Der 24. Februar dieses Jahres sei trotz der Vorboten ein Schock, ein tiefer Einschnitt gewesen. Illyenko, die Ukrainerin, die in Russland geboren wurde, ringt nach Worten, um den Krieg zu beschreiben. "Frech" nennt sie Putins Invasion, "er zerstört die Ukraine". Eigentlich spreche sie selbst von Haus aus russisch, es sei ihre "erste Sprache" gewesen, bis sie etwa 14 Jahre alt war und sie mit den Eltern in die Ukraine zog. Jetzt spreche sie "bewusst" ukrainisch, "auch um Abgrenzung zu zeigen", wie sie sagt.

Denn die Familie war bis vor Kurzem gefangen im Krieg. Die Mutter lebte in Konotop, einer Stadt im Nordosten der Ukraine mit etwa 90.000 Einwohnern. Die Stadt wurde bereits in den ersten Tagen des Krieges von russischen Truppen umzingelt, bis ihnen schließlich die Durchfahrt gewährt wurde. Die Mutter habe das Ganze von ihrem Fenster aus beobachtet, gut 80 Militärfahrzeuge seien an ihrem Haus vorbeigefahren, wohl in Richtung Kiew. Es habe bis vor Kurzem noch keine Gelegenheit gegeben, dass die Mutter die Stadt verlässt.

Eine Zeit, die die Nerven immens belastet habe: "Es gab manchmal kein Internet, keine Verbindung zu ihr.

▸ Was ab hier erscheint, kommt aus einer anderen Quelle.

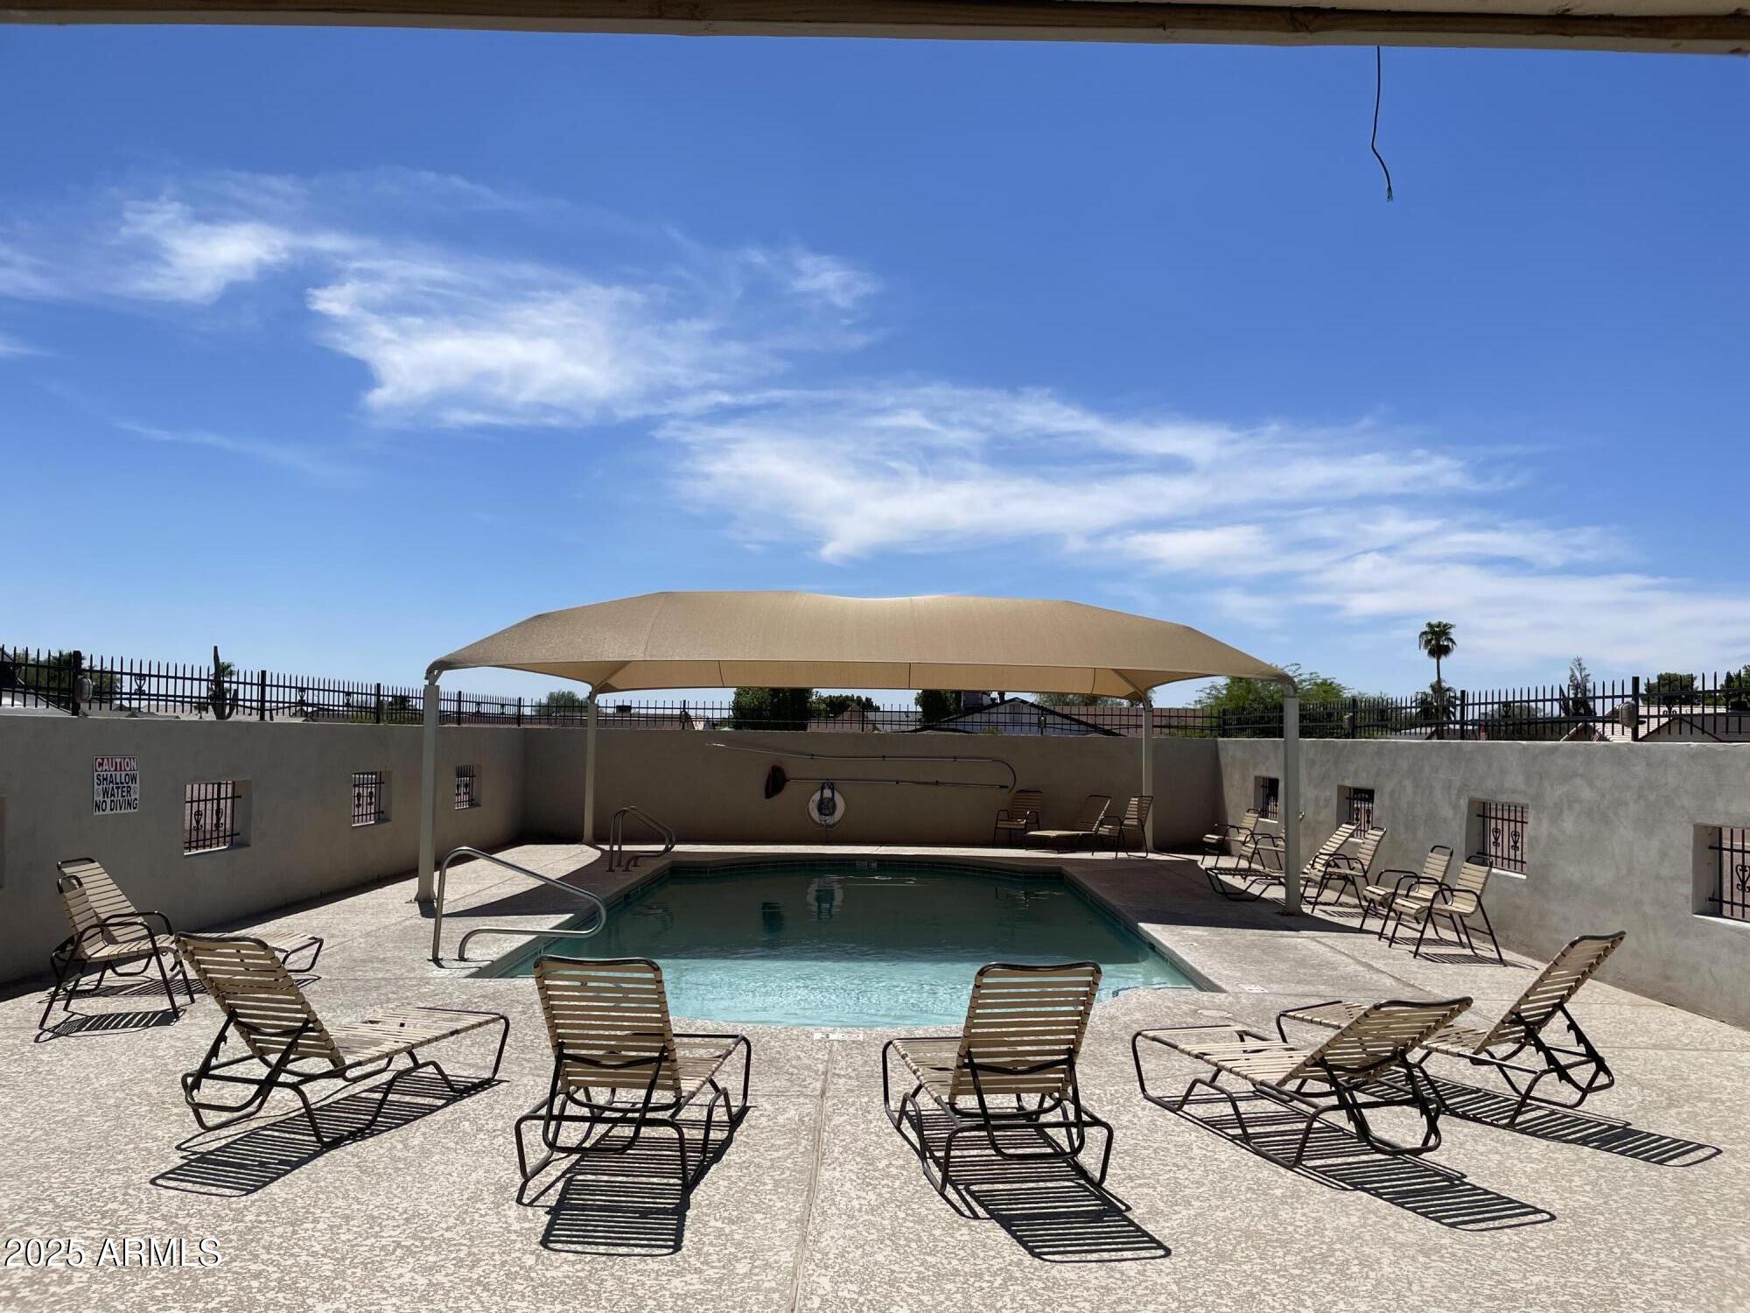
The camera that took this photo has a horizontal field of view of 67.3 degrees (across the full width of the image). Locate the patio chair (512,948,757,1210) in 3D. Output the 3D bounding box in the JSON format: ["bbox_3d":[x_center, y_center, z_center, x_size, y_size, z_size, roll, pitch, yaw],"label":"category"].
[{"bbox_3d":[-0.997,1.651,5.731,0.670,0.926,1.574,1,-4,5],"label":"patio chair"}]

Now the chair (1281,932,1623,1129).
[{"bbox_3d":[2.933,1.792,6.793,0.670,0.904,1.603,3,-4,-36],"label":"chair"}]

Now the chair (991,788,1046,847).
[{"bbox_3d":[2.388,2.673,21.666,0.575,0.858,0.752,-2,-4,36],"label":"chair"}]

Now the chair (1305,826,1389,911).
[{"bbox_3d":[5.063,2.329,14.318,0.770,0.870,0.580,1,-3,-2],"label":"chair"}]

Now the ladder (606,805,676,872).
[{"bbox_3d":[-3.064,2.393,17.337,0.804,0.821,0.611,1,-4,0],"label":"ladder"}]

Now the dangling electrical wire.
[{"bbox_3d":[0.679,-0.713,1.758,0.030,0.214,0.030,1,-3,1],"label":"dangling electrical wire"}]

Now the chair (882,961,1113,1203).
[{"bbox_3d":[0.499,1.673,5.748,0.670,0.933,1.562,2,-4,-9],"label":"chair"}]

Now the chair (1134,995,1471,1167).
[{"bbox_3d":[1.955,1.832,6.132,0.670,0.770,1.710,2,-4,-19],"label":"chair"}]

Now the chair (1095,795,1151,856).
[{"bbox_3d":[3.857,2.696,20.544,0.720,0.860,0.580,3,-4,-27],"label":"chair"}]

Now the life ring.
[{"bbox_3d":[-0.807,2.444,21.860,0.630,0.720,0.120,1,-3,1],"label":"life ring"}]

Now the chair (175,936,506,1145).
[{"bbox_3d":[-2.472,1.667,6.213,0.670,0.905,1.602,0,-4,20],"label":"chair"}]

Es war dann einfach die Hölle, warten zu müssen." Irgendwann sei dann die Nachricht gekommen, es gebe einen Fluchtkorridor. Die Mutter machte sich auf, verließ schließlich das Haus. Und sie hatte Glück. Bekannte waren mit dem Auto auf der Flucht, nahmen sie kurzerhand mit. Quer durch die Ukraine, bis Lemberg, wo eine kurze Pause folgte. Dann weiter über das polnische Kattowitz nach Augsburg.

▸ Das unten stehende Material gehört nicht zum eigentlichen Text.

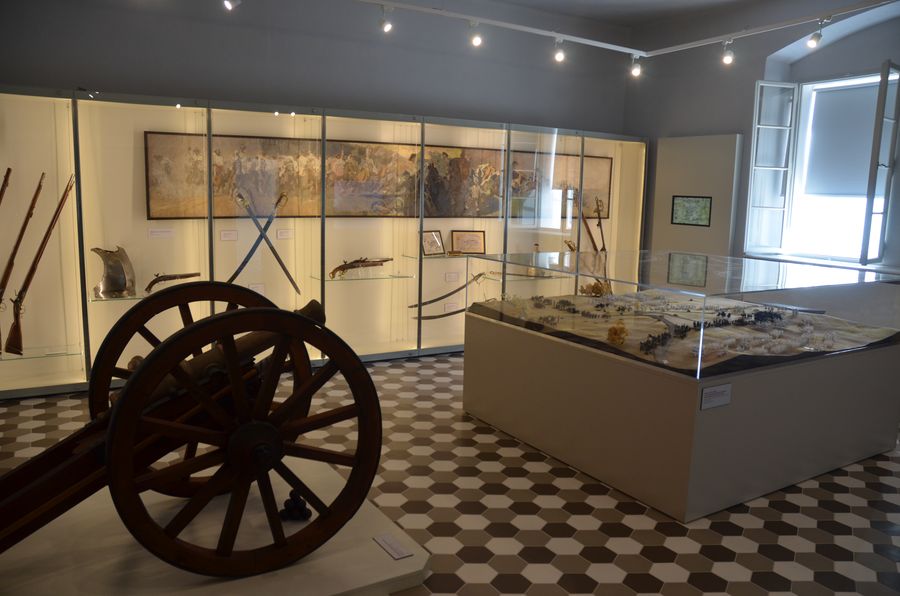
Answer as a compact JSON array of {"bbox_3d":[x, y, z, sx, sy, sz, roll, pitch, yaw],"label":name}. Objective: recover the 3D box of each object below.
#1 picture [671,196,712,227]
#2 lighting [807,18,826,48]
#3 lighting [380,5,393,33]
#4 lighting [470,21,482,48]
[{"bbox_3d":[2.759,-0.997,7.698,0.025,0.340,0.519,-5,10,-35],"label":"picture"},{"bbox_3d":[2.881,-2.079,5.294,0.085,0.200,0.120,8,11,38],"label":"lighting"},{"bbox_3d":[-0.498,-2.193,5.286,0.075,0.195,0.105,-6,11,-40],"label":"lighting"},{"bbox_3d":[0.223,-2.226,5.670,0.075,0.195,0.105,-1,9,-16],"label":"lighting"}]

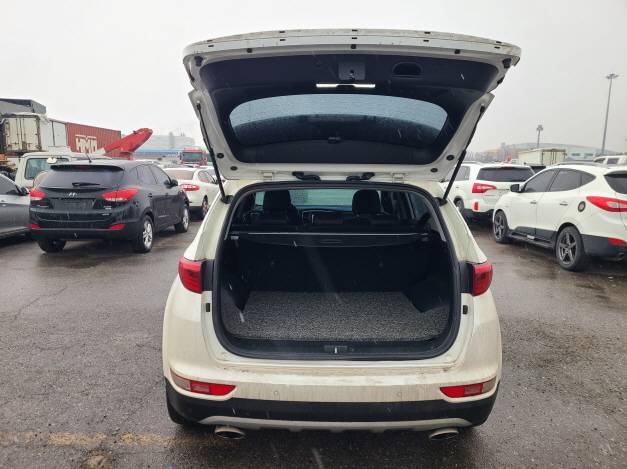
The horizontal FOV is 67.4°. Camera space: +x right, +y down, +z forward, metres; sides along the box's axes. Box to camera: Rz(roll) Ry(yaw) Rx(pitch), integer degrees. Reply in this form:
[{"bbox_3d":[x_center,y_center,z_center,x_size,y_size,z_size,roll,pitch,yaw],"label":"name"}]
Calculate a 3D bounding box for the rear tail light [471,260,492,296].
[{"bbox_3d":[0.831,0.219,2.330,0.165,0.155,0.200,1,8,0],"label":"rear tail light"}]

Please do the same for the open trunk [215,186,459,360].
[{"bbox_3d":[0.106,0.134,2.584,1.145,0.785,0.950,1,8,0],"label":"open trunk"}]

Von Donauwörth aus die Flucht mitorganisiert

Illyenko hat die Flucht von Donauwörth aus mit organisiert. Sie buchte Hotels, besorgte für die Bekannten der Mutter über die Internetseite der Stadt Augsburg eine Wohnung. Die Mutter selbst fand Unterschlupf in Donauwörth bei ihrer Tochter, "und das ist einfach eine große Erleichterung", wie Illyenko sagt.

Angesprochen auf das Thema "Integration", das derzeit viele in der Politik beschäftigt, sagt die Kulturmanagerin, die aktuell an der Uni Augsburg promoviert, das sei wohl erst der zweite Schritt. Die meisten Ukrainerinnen und Ukrainer hofften dieser Tage, bald schon wieder in ihr Heimatland zurückzugehen. Auch Lubava Illyenkos Mutter will zurück: "Dort ist ihre Kirche, dort ist das Grab meines Papas." Doch wann es Frieden geben wird, der eine Rückkehr ermöglicht, das weiß derzeit noch niemand.